*作業項目 A*:
下に示す怪物くんについての原文から、「- 本名:怪物 太郎。怪物たちの国「怪物ランド」を総べる怪物王家の王子。」から「でしまって何も出来なくなる。」までの部分を一字も変えずにそのまま書き写してください。

*原文*:
TVアニメはモノクロ版とカラー版の2作が存在している。モノクロ版が1968年4月から1969年3月にかけてTBS系で放送。15分2話構成で全48回96話。東京ムービーとスタジオ・ゼロ制作。
カラー版は1980年9月から1982年9月にかけて、15分2話構成で全94回188話をテレビ朝日系で放送。制作はシンエイ動画。劇場版として『怪物くん 怪物ランドへの招待』(1981年)と『怪物くん デーモンの剣』(1982年)の2本が公開された。
2010年4月から6月にはドラマ版が日本テレビ系列で放送。2011年10月には映画版に先駆けて新作のスペシャル版が放送され、翌月に劇場版が公開された。なお、スペシャル版にはⒶ先生が出演されていたりする。
概要
怪物たちの王国「怪物ランド」から人間界へ修行にやって来た不思議な少年、怪物くんとそのお供であるドラキュラ、オオカミ男、フランケンの3人、そして怪物くんと友達になった人間のヒロシが巻き起こす騒動を描くギャグ漫画。
怪物くんらの人間界での珍騒動を描く傍ら、人間界で悪事を働く悪魔組織「デモーニッシュ」及び妖怪や宇宙怪物との戦いを描く。
登場人物
- 怪物くん(演:白石冬美/野沢雅子/大野智)
- 本名:怪物 太郎。怪物たちの国「怪物ランド」を総べる怪物王家の王子。
- お供の3匹からは「坊ちゃん」と呼ばれている。見た目は小柄な人間の少年だが、手足を自由に伸ばし、様々な顔や姿に変身するなど、多くの念力を中心とした超能力を持つ。常に帽子を被っており、どんな時も外さない。短気でわがままな性格であり、それを諌める者を「うるさーい!」と一喝する。あんみつとラーメンが大好物。弱点は雷で、雷鳴を聞いただけですくんでしまって何も出来なくなる。

(ページごとの抽出テキスト)
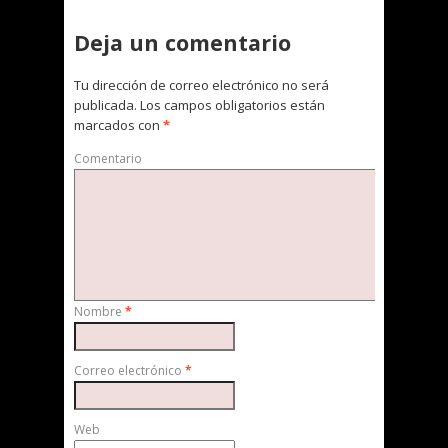
Deja un comentario
Tu dirección de correo electrónico no será
publicada.
Los campos obligatorios están
marcados con
*
Comentario
Nombre
*
Correo electrónico
*
Web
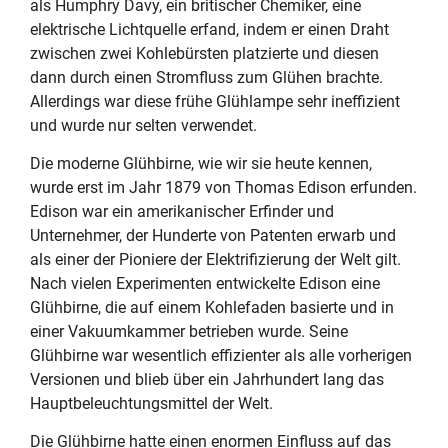
als Humphry Davy, ein britischer Chemiker, eine
elektrische Lichtquelle erfand, indem er einen Draht
zwischen zwei Kohlebürsten platzierte und diesen
dann durch einen Stromfluss zum Glühen brachte.
Allerdings war diese frühe Glühlampe sehr ineffizient
und wurde nur selten verwendet.
Die moderne Glühbirne, wie wir sie heute kennen,
wurde erst im Jahr 1879 von Thomas Edison erfunden.
Edison war ein amerikanischer Erfinder und
Unternehmer, der Hunderte von Patenten erwarb und
als einer der Pioniere der Elektrifizierung der Welt gilt.
Nach vielen Experimenten entwickelte Edison eine
Glühbirne, die auf einem Kohlefaden basierte und in
einer Vakuumkammer betrieben wurde. Seine
Glühbirne war wesentlich effizienter als alle vorherigen
Versionen und blieb über ein Jahrhundert lang das
Hauptbeleuchtungsmittel der Welt.
Die Glühbirne hatte einen enormen Einfluss auf das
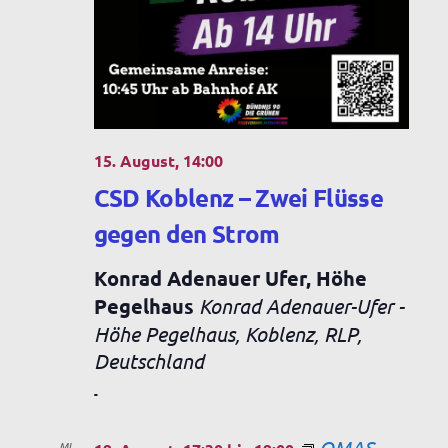
t
i
o
n
15. August, 14:00
CSD Koblenz – Zwei Flüsse
gegen den Strom
Konrad Adenauer Ufer, Höhe
Pegelhaus
Konrad Adenauer-Ufer -
Höhe Pegelhaus, Koblenz, RLP,
Deutschland
-
OMAS
MI.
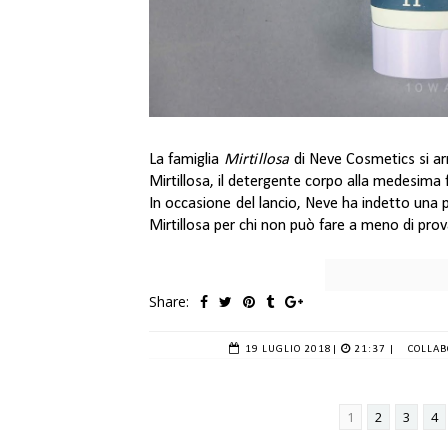
La famiglia
Mirtillosa
di Neve Cosmetics si ar
Mirtillosa, il detergente corpo alla medesima 
In occasione del lancio, Neve ha indetto una p
Mirtillosa per chi non può fare a meno di prov
Share:
19 LUGLIO 2018
|
21:37 |
COLLAB
1
2
3
4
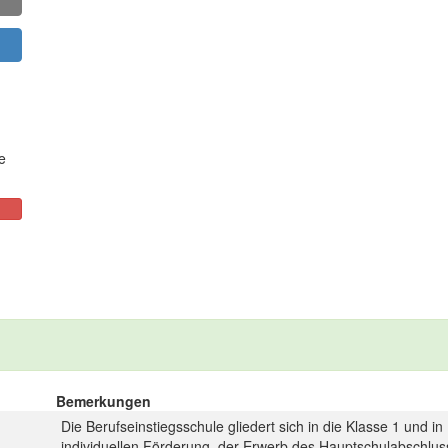
e
Bemerkungen
Die Berufseinstiegsschule gliedert sich in die Klasse 1 und in
individuellen Förderung, der Erwerb des Hauptschulabschlus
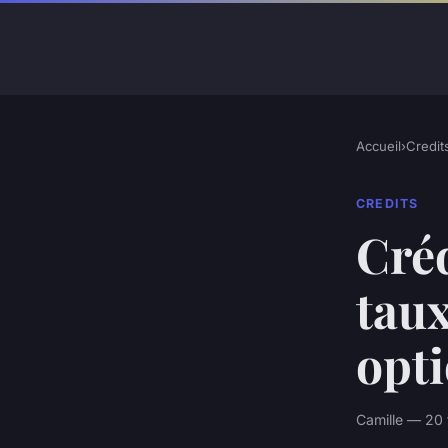
Accueil
›
Credit
CREDITS
Cré
taux
opt
Camille — 20 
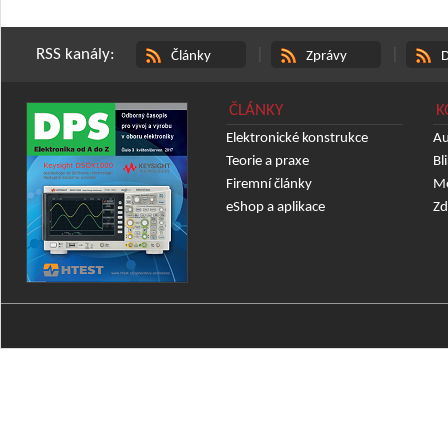
RSS kanály:
|
|
Články
Zprávy
D
ČLÁNKY
K
Elektronické konstrukce
Au
Teorie a praxe
Bl
Firemní články
Mě
eShop a aplikace
Zd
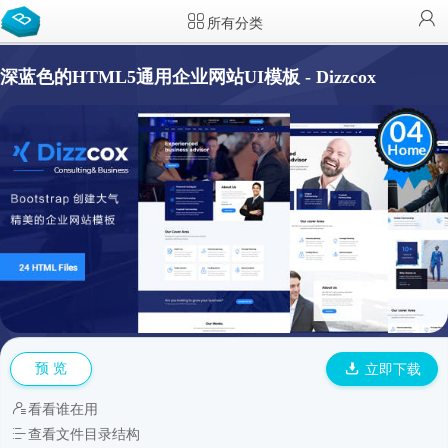
所有分类
深蓝色的HTML5通用企业网站UI模板 - Dizzcox
预 览
立即下载
看看谁在用
查看文件目录结构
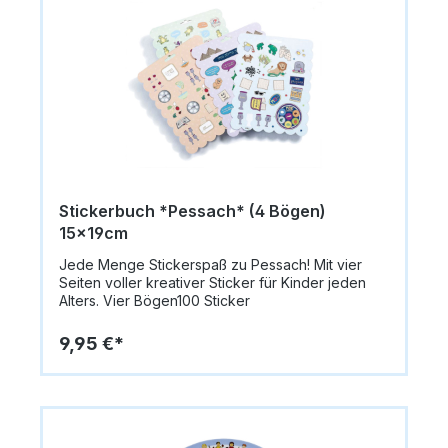
Kunststoff Größe: ca. 20,32 cm Durchmesser
Altersempfehlung: Ab 4 Jahren Verwendung:
Sederteller zum Selbstgestalten für Pessach
Eigenschaften: Bruchsicher, leicht zu reinigen,
wiederverwendbar Ideal für: Judaica-Unterricht,
Bastel- und Familienprojekte Vorteile: Fördert
Kreativität, Feinmotorik und Wissen über jüdische
Bräuche Perfekt für religiöse Bildung, Pessach-
Aktivitäten und Familienfeste Ein tolles Geschenk
oder Gruppenprojekt im Kindergarten und
Religionsunterricht Verfügbarkeit: Schneller
Versand in ganz Deutschland – direkt aus
Stickerbuch *Pessach* (4 Bögen)
München, Bayern.
15x19cm
Jede Menge Stickerspaß zu Pessach! Mit vier
Seiten voller kreativer Sticker für Kinder jeden
Alters. Vier Bögen100 Sticker
9,95 €*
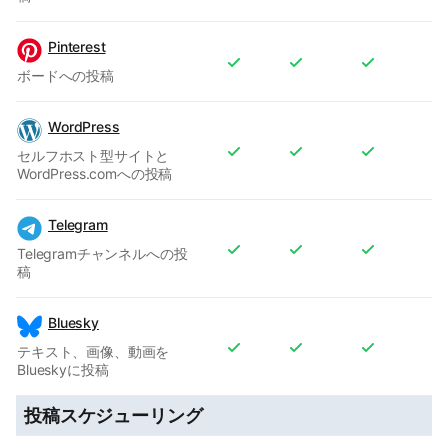
Pinterest
ボードへの投稿
WordPress
セルフホスト型サイトと
WordPress.comへの投稿
Telegram
Telegramチャンネルへの投
稿
Bluesky
テキスト、画像、動画を
Blueskyに投稿
投稿スケジューリング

*作業項目 B*:
上の記録のうち、「einer」という文字列を含む行をすべて集めてください。大文字と小文字は区別します。

*回答 A*:
- 本名:怪物 太郎。怪物たちの国「怪物ランド」を総べる怪物王家の王子。
- お供の3匹からは「坊ちゃん」と呼ばれている。見た目は小柄な人間の少年だが、手足を自由に伸ばし、様々な顔や姿に変身するなど、多くの念力を中心とした超能力を持つ。常に帽子を被っており、どんな時も外さない。短気でわがままな性格であり、それを諌める者を「うるさーい!」と一喝する。あんみつとラーメンが大好物。弱点は雷で、雷鳴を聞いただけですくんでしまって何も出来なくなる。

*回答 B*:
als einer der Pioniere der Elektrifizierung der Welt gilt.
einer Vakuumkammer betrieben wurde. Seine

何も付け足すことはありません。